Is there an error in my operation?
First, it seems like a really good question!
Now to the point. In the sources of ksvm we can find when is a line drawn between using user-defined kernel, and the built-ins:
if (type(ret) == "spoc-svc") {
if (!is.null(class.weights))
weightedC <- class.weights[weightlabels] * rep(C,
nclass(ret))
else weightedC <- rep(C, nclass(ret))
yd <- sort(y, method = "quick", index.return = TRUE)
xd <- matrix(x[yd$ix, ], nrow = dim(x)[1])
count <- 0
if (ktype == 4)
K <- kernelMatrix(kernel, x)
resv <- .Call("tron_optim", as.double(t(xd)), as.integer(nrow(xd)),
as.integer(ncol(xd)), as.double(rep(yd$x - 1,
2)), as.double(K), as.integer(if (sparse) xd#ia else 0),
as.integer(if (sparse) xd#ja else 0), as.integer(sparse),
as.integer(nclass(ret)), as.integer(count), as.integer(ktype),
as.integer(7), as.double(C), as.double(epsilon),
as.double(sigma), as.integer(degree), as.double(offset),
as.double(C), as.double(2), as.integer(0), as.double(0),
as.integer(0), as.double(weightedC), as.double(cache),
as.double(tol), as.integer(10), as.integer(shrinking),
PACKAGE = "kernlab")
reind <- sort(yd$ix, method = "quick", index.return = TRUE)$ix
alpha(ret) <- t(matrix(resv[-(nclass(ret) * nrow(xd) +
1)], nclass(ret)))[reind, , drop = FALSE]
coef(ret) <- lapply(1:nclass(ret), function(x) alpha(ret)[,
x][alpha(ret)[, x] != 0])
names(coef(ret)) <- lev(ret)
alphaindex(ret) <- lapply(sort(unique(y)), function(x)
which(alpha(ret)[,
x] != 0))
xmatrix(ret) <- x
obj(ret) <- resv[(nclass(ret) * nrow(xd) + 1)]
names(alphaindex(ret)) <- lev(ret)
svindex <- which(rowSums(alpha(ret) != 0) != 0)
b(ret) <- 0
param(ret)$C <- C
}
The important parts are two things, first, if we provide ksvm with our own kernel, then ktype=4 (while for vanillakernel, ktype=0) so it makes two changes:
in case of user-defined kernel, the kernel matrix is computed instead of actually using the kernel
tron_optim routine is ran with the information regarding the kernel
Now, in the svm.cpp we can find the tron routines, and in the tron_run (called from tron_optim), that LINEAR kernel has a separate optimization routine
if (param->kernel_type == LINEAR)
{
/* lots of code here */
while (Cpj < Cp)
{
totaliter += s.Solve(l, prob->x, minus_ones, y, alpha, w,
Cpj, Cnj, param->eps, sii, param->shrinking,
param->qpsize);
/* lots of code here */
}
totaliter += s.Solve(l, prob->x, minus_ones, y, alpha, w, Cp, Cn,
param->eps, sii, param->shrinking, param->qpsize);
delete[] w;
}
else
{
Solver_B s;
s.Solve(l, BSVC_Q(*prob,*param,y), minus_ones, y, alpha, Cp, Cn,
param->eps, sii, param->shrinking, param->qpsize);
}
As you can see, the linear case is treated in the more complex, more detailed way.
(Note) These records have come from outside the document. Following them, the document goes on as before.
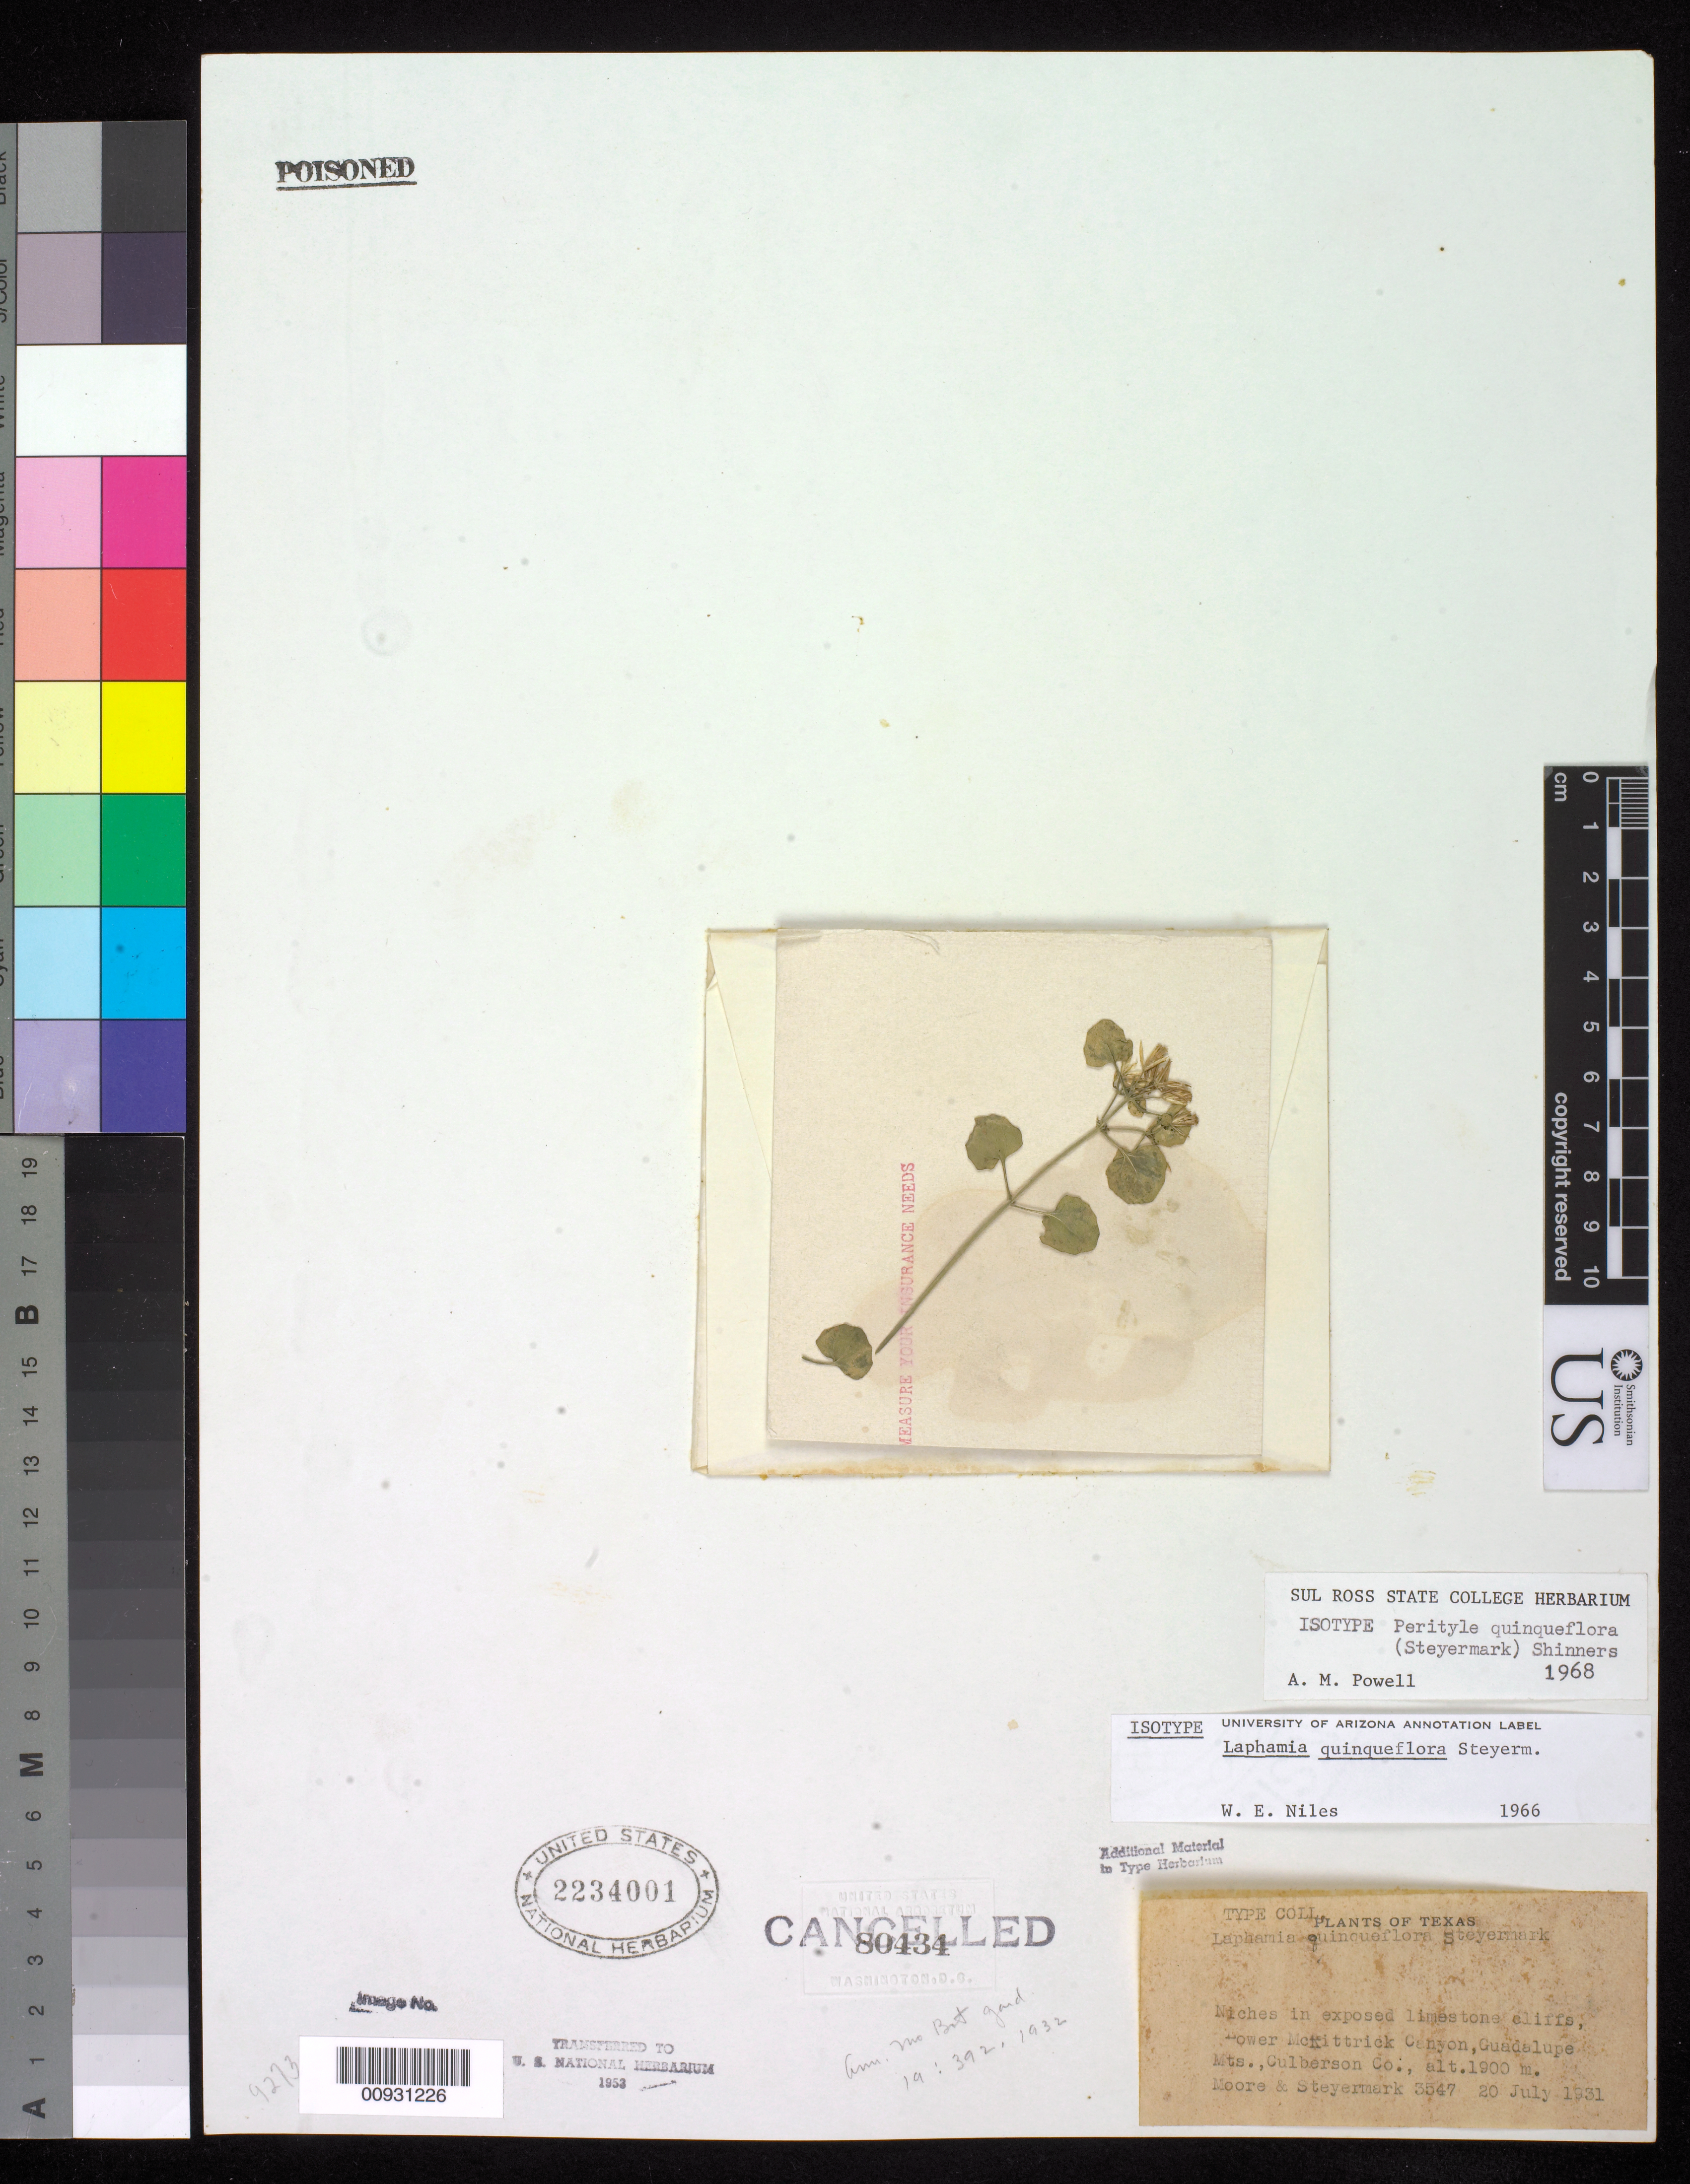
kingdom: Plantae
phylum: Tracheophyta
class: Magnoliopsida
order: Asterales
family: Asteraceae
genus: Laphamia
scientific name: Laphamia quinqueflora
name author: Steyerm.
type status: Isotype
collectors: J. Moore & J. Steyermark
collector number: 3547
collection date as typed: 20 Jul 1931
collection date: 1931-07-20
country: United States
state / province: Texas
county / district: Culberson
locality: Lower McKittrick Canyon, Guadalupe Mts.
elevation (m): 1900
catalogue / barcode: US 2234001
There is an inner optimization loop calling the solver many times. It would require really deep analysis of actual optimization being performed here, but at this step one can answer your question in a following way:
There is no error in your operation
kernlab's svm has a separate routine for training SVM with linear kernel, which is based on the type of kernel passed to the code, changing "kernel" to "vanillakernel" made the ksvm think it is actually working with vanillakernel, and so performed this separate optimization routine
It does not seem as a bug in fact, as the linear SVM is in fact very different from the kernelized version in terms of efficient optimization techniques. Amount of heuristic as well as numerical issues that has to be taken care of is really big. As a result, some approximations are required and can lead to the different results. While for the rich feature space (like those induced by RBF kernel) it should not really matter, for simple kernels line linear ones - this simplifications can lead to significant output changes.